Benchmarks
The following key performance indicators will be measured in the ACAT project. The full specifications are shown in Deliverable 5.6: Performance index evaluation.
End-User-Oriented Benchmarks
Key Performance Indicator 1.1(a) - Setup time for execution of a known task
Description: Total setup time for an instruction with an existing ADT. This is the variation with the least complexity during the execution.
Measurement: Feed the ACAT system a new instruction and measure the setup time until task is ready for execution (measured in seconds).
Evaluation: This KPI was evaluated extensively during the M24 demo using the instruction “Take rotor cap from conveyor and put it on the fixture”. This instruction is similar to the “Pick up rotor cap from conveyor and place it on a fixture” since the main, primary and secondary objects are the same. Therefore, the system uses a stored ADT where all the details of the task were already taught including action chunks and visual and grasp poses of the rotor cap, the conveyor and the fixture. Thus, the setup time is minimum and the user is able to setup the system and start the execution in only 5 seconds. 
The execution part takes only 20 seconds as this video indicates. 
Specifically, for the evaluation of this KPI an experienced robot operator performed the task for 100 times. The deviation in the setup time was ±2 seconds and in the execution ±3 seconds.
Key Performance Indicator 1.1(b) - Setup time for execution of a semi-known task with unreliable pose inputs
Description: Total setup time for an instruction with an existing ADT but with re-calculation of the poses for some of the objects.
Measurement: Feed the ACAT system a new instruction and measure the setup time until task is ready for execution (measured in seconds).
Evaluation: This KPI was evaluated using the instruction “Take rotor cap from conveyor and put it on the fixture”. In this case the system is able to re-use the main, primary and secondary objects of the instruction and the related action chunks. However, the operator can choose to re-calculate the pose and grasp poses in order to verify their applicability. This re-calculation incorporates the use of a motion and grasp planner thus the movement of the robot is slower. Besides, the vision system requires extra time to perform another pose estimation of the object and the operator needs to teach a new place location.

### Prompt 1:
Quote the records from the line containing "Question: Which point is farther" through the final line of the records, both ends included. Leave the pictures out of your answer.
The records have no connection to the ACAT benchmarks page above.

### Input data:
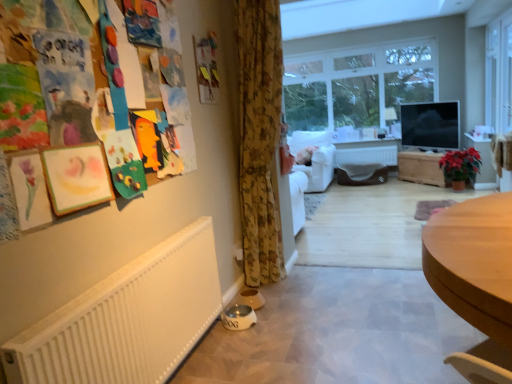
Question: Should I look upward or downward to see white matte radiator at center?

Choices:
 (A) up
 (B) down

Answer: (A)

Question: Can you confirm if white fabric armchair at center is positioned to the left of transparent glass window at upper right, positioned as the first window in right-to-left order?

Choices:
 (A) yes
 (B) no

Answer: (A)

Question: From the image's perspective, does white fabric armchair at center appear lower than transparent glass window at upper right, the 2th window in the back-to-front sequence?

Choices:
 (A) no
 (B) yes

Answer: (B)

Question: Could you tell me if white fabric armchair at center is facing transparent glass window at upper right, the 2th window in the back-to-front sequence?

Choices:
 (A) yes
 (B) no

Answer: (B)

Question: Is white fabric armchair at center shorter than transparent glass window at upper right, the 2th window in the back-to-front sequence?

Choices:
 (A) yes
 (B) no

Answer: (A)

Question: Does white fabric armchair at center have a smaller size compared to transparent glass window at upper right, positioned as the first window in right-to-left order?

Choices:
 (A) yes
 (B) no

Answer: (B)

Question: Is white fabric armchair at center wider than transparent glass window at upper right, positioned as the first window in right-to-left order?

Choices:
 (A) no
 (B) yes

Answer: (B)

Question: From the image's perspective, is white fabric armchair at center located beneath wooden chest at center?

Choices:
 (A) yes
 (B) no

Answer: (B)

Question: Would you consider white fabric armchair at center to be distant from wooden chest at center?

Choices:
 (A) no
 (B) yes

Answer: (B)

Question: Does white fabric armchair at center appear on the right side of wooden chest at center?

Choices:
 (A) yes
 (B) no

Answer: (B)

Question: From the image's perspective, is white fabric armchair at center over wooden chest at center?

Choices:
 (A) no
 (B) yes

Answer: (B)

Question: From a real-world perspective, is white fabric armchair at center positioned over wooden chest at center based on gravity?

Choices:
 (A) yes
 (B) no

Answer: (A)

Question: Could you tell me if white fabric armchair at center is turned towards wooden chest at center?

Choices:
 (A) no
 (B) yes

Answer: (A)

Question: From a real-world perspective, is white glossy dog bowl at lower left positioned under light brown wooden desk at lower right based on gravity?

Choices:
 (A) no
 (B) yes

Answer: (B)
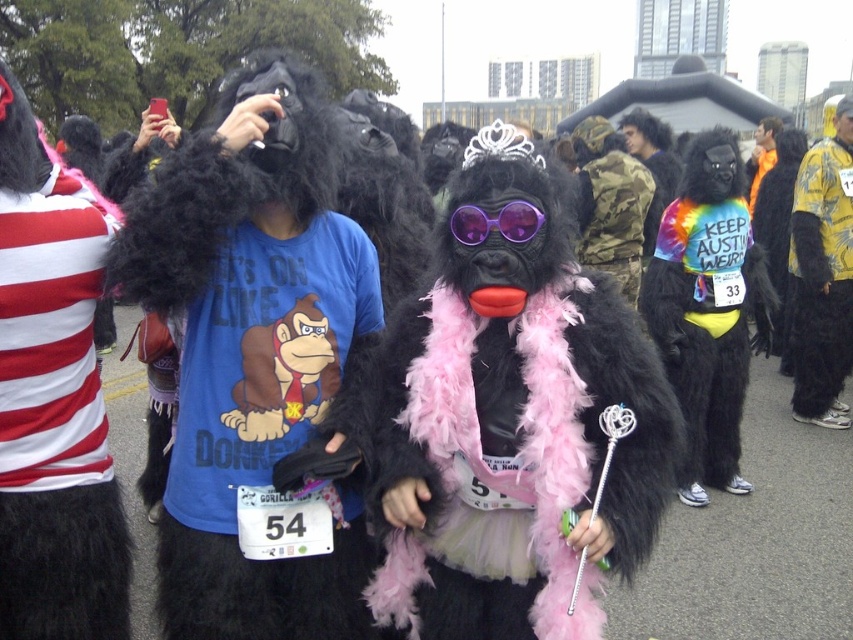
Question: Which of the following is the closest to the observer?

Choices:
 (A) purple plastic goggles at center
 (B) camo fabric uniform at center

Answer: (A)

Question: Is yellow printed shirt at right to the right of camo fabric uniform at center from the viewer's perspective?

Choices:
 (A) yes
 (B) no

Answer: (A)

Question: Is yellow printed shirt at right positioned behind purple plastic goggles at center?

Choices:
 (A) no
 (B) yes

Answer: (B)

Question: Which point is farther to the camera?

Choices:
 (A) camo fabric uniform at center
 (B) purple plastic goggles at center

Answer: (A)

Question: Is yellow printed shirt at right further to the viewer compared to camo fabric uniform at center?

Choices:
 (A) yes
 (B) no

Answer: (B)

Question: Which point is closer to the camera taking this photo?

Choices:
 (A) (596, 262)
 (B) (529, 234)
 (C) (828, 308)

Answer: (B)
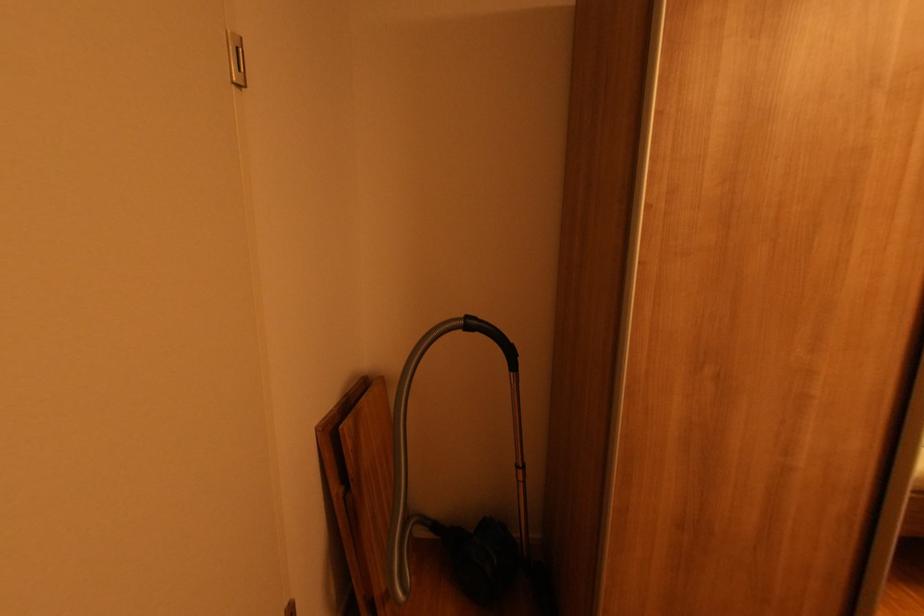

### Prompt 2:
Answer these questions about the ACAT benchmarks page:
(a) In the evaluation of Key Performance Indicator 1.1(a), how many seconds did it take the user to set up the system and start execution?
(b) How many times did the experienced robot operator perform the task for that evaluation?
(c) For Key Performance Indicator 1.1(b), what does the re-calculation of poses incorporate?

### Exercise solution 1:
Question: Which point is farther to the camera?

Choices:
 (A) camo fabric uniform at center
 (B) purple plastic goggles at center

Answer: (A)

Question: Is yellow printed shirt at right further to the viewer compared to camo fabric uniform at center?

Choices:
 (A) yes
 (B) no

Answer: (B)

Question: Which point is closer to the camera taking this photo?

Choices:
 (A) (596, 262)
 (B) (529, 234)
 (C) (828, 308)

Answer: (B)

### Exercise solution 2:
(a) 5 seconds
(b) 100 times
(c) The use of a motion and grasp planner